• [Passage given]
****************

Leaders of the Oath Keepers, an anti-government militia network, stand accused of forcing their way into the Capitol on Jan. 6 amid a mob of Donald Trump supporters seeking to stop Congress from certifying the 2020 election. Now, Capitol Police are providing tours of the building to their lawyers.
The department has begun arranging the tours for the Oath Keepers' attorneys as they build their defenses against the Justice Department's charges, some of the gravest lodged in the aftermath of the Jan. 6 assault on the Capitol.
Prosecutors revealed the planned tours in court papers filed Friday morning. A dozen members of the Oath Keepers stand charged with conspiracy for their role in the Capitol breach on Jan. 6. The Justice Department says they planned to try to prevent Congress from certifying Joe Biden's victory and eventually decided their best course was to infiltrate the Capitol to achieve that goal. The case against them is one of the gravest presented so far in the hundreds of prosecutions to emerge from the Capitol breach.
According to prosecutors, the plans for the tour have hit some turbulence due to "prohibitions that the Capitol Police have placed on taking photographs during the tour."

****************

(Stored entries)
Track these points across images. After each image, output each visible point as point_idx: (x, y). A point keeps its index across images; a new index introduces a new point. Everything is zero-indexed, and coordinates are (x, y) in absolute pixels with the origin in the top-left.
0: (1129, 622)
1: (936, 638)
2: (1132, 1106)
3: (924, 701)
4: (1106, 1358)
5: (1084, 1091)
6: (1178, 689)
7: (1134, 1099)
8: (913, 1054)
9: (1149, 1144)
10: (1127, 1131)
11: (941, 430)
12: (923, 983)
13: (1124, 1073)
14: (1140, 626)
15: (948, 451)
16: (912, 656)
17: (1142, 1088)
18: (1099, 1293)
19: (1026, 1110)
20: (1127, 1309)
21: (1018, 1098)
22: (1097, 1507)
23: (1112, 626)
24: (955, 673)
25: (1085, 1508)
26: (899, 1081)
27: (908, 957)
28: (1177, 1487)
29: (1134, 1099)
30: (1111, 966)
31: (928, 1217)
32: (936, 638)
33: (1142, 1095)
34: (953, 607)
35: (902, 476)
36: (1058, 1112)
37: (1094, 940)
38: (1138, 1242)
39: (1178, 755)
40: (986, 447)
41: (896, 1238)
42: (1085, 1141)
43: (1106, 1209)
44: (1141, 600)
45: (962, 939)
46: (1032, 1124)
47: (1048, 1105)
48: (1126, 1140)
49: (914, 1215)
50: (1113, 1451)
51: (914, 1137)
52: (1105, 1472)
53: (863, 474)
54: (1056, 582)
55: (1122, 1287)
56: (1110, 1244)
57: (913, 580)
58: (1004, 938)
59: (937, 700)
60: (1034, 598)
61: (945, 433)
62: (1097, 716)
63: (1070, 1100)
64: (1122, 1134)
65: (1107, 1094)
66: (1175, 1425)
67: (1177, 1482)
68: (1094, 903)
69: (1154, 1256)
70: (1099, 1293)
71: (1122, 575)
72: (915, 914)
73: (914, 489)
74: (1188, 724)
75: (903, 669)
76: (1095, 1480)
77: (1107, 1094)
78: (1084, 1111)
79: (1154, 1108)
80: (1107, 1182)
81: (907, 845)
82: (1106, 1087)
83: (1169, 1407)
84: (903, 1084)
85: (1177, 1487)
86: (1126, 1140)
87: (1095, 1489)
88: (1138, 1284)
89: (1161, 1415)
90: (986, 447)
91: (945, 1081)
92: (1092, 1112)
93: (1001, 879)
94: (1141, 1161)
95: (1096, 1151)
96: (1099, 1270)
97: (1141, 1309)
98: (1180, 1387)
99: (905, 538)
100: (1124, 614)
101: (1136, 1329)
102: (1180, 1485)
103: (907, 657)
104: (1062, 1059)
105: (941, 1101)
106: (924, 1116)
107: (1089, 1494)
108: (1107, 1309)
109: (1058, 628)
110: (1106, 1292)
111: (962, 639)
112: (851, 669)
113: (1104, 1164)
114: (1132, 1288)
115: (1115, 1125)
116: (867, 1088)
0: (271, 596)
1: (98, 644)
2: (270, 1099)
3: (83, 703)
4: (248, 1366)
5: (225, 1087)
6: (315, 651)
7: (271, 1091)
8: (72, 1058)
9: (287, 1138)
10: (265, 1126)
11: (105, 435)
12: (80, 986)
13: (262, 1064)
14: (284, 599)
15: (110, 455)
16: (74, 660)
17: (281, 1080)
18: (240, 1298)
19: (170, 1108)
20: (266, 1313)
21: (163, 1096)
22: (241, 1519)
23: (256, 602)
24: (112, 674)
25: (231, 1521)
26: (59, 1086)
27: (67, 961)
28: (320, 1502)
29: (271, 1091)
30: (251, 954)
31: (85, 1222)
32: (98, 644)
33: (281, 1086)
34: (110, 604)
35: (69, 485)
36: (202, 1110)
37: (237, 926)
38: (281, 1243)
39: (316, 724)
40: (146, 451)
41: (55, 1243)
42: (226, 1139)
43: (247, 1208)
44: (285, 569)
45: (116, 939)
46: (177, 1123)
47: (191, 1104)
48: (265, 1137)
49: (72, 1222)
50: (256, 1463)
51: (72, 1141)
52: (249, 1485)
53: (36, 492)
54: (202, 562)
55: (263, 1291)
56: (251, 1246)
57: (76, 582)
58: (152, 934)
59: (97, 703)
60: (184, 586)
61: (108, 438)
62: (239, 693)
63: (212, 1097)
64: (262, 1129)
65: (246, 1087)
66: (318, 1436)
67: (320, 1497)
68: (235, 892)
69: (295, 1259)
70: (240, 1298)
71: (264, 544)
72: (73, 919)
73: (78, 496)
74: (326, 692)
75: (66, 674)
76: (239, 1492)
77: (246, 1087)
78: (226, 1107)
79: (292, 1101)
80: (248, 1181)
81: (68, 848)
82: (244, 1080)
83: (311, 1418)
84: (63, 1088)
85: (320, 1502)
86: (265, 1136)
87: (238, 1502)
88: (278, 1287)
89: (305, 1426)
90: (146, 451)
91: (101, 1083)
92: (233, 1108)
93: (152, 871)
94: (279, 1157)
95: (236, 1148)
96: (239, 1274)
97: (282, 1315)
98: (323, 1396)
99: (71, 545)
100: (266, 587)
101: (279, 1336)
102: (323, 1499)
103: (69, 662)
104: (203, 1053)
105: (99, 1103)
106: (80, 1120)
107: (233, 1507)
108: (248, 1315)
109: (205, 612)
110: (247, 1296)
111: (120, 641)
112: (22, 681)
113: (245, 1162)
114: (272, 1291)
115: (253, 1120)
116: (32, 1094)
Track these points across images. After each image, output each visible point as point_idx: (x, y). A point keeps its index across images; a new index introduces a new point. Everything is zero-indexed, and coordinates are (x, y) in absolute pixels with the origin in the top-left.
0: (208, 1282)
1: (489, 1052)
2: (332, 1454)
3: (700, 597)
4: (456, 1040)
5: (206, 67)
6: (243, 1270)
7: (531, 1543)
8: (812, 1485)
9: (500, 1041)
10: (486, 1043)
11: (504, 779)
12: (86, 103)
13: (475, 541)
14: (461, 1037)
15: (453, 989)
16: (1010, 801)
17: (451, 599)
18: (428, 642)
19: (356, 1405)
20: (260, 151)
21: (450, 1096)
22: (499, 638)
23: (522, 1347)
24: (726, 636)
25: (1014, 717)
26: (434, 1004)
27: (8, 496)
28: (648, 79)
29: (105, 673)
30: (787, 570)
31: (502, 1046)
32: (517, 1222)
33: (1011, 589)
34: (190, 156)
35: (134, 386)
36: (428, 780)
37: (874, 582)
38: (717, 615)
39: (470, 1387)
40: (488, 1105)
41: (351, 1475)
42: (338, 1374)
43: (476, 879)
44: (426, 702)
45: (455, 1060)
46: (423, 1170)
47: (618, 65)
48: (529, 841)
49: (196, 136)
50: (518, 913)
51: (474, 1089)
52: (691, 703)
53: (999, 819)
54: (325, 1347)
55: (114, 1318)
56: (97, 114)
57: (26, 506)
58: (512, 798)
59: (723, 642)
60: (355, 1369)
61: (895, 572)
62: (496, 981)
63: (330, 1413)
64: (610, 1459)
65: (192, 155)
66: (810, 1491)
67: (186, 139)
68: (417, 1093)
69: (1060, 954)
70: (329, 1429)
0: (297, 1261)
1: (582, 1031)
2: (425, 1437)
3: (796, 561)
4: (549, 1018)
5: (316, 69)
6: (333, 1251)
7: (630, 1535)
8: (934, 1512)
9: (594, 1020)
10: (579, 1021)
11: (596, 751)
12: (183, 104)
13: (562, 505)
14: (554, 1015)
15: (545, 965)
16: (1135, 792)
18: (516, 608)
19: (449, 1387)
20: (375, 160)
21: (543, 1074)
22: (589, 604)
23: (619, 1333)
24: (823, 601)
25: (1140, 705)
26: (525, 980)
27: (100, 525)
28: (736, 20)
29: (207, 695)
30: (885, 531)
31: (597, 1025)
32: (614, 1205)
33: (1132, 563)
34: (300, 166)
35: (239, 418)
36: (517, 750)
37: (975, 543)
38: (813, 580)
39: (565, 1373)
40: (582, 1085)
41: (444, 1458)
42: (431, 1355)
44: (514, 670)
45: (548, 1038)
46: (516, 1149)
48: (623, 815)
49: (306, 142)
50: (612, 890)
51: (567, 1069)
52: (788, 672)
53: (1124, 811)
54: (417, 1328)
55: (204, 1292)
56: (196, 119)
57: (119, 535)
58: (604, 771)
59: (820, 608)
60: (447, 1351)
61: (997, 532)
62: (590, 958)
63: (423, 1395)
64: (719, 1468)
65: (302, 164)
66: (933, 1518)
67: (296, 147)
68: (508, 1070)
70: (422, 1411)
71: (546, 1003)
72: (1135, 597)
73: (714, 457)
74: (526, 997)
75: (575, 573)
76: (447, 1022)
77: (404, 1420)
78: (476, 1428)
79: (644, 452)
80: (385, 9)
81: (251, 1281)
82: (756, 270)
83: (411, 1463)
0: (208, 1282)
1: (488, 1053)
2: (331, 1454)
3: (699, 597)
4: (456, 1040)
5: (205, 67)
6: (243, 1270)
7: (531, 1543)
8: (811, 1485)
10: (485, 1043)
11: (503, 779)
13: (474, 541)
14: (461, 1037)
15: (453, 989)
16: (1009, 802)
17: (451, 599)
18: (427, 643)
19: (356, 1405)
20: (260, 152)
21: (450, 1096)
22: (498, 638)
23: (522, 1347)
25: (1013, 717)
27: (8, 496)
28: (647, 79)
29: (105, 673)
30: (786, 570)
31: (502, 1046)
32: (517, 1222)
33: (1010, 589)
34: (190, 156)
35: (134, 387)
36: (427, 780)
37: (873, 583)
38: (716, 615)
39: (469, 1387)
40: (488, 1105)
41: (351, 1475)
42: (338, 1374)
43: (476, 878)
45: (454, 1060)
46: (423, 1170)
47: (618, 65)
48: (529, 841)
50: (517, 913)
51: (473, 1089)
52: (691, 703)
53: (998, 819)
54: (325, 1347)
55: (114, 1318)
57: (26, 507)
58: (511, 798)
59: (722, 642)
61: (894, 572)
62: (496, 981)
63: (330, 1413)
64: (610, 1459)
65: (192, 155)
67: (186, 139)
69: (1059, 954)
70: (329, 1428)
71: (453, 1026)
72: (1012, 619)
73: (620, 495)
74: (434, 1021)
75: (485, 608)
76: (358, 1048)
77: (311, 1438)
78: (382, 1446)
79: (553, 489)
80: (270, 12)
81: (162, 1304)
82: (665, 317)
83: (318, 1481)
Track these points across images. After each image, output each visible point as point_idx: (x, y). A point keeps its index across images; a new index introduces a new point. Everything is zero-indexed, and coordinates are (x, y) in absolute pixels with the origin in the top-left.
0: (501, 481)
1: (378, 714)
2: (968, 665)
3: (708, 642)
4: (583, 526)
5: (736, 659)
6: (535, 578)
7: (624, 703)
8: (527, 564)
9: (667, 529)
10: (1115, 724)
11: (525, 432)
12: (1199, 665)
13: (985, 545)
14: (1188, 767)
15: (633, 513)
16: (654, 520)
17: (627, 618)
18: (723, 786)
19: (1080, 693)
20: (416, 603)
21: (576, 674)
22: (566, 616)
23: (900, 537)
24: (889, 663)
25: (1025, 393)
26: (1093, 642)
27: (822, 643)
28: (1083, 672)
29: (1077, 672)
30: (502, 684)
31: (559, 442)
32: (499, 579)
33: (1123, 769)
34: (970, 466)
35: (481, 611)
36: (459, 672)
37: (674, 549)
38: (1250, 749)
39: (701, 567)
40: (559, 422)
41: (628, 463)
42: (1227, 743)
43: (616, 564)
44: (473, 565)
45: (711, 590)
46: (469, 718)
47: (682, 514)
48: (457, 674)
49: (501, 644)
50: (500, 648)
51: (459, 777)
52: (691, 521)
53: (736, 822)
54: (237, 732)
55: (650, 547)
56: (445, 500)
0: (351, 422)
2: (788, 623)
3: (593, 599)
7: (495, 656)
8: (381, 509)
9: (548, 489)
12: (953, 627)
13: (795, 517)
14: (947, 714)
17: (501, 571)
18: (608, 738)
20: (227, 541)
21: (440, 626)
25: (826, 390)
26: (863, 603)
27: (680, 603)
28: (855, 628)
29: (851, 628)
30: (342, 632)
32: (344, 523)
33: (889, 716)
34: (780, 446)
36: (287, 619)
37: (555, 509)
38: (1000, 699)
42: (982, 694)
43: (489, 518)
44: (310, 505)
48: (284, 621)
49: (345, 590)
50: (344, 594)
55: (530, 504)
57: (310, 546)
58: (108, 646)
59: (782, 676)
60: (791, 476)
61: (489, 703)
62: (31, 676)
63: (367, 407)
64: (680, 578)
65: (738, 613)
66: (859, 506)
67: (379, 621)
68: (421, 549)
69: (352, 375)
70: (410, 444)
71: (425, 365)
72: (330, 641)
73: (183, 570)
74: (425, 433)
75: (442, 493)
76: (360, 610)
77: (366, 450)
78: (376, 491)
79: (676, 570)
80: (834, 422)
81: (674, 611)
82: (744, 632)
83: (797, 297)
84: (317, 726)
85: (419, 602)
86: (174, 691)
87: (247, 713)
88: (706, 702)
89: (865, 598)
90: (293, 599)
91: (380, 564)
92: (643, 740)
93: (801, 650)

****************

• [Your goal]
List every organization or government body named in the text on the Oath Keepers case. The material is not needed for the work that comes after it.

• [Task result]
Oath Keepers
Capitol Police
Congress
Justice Department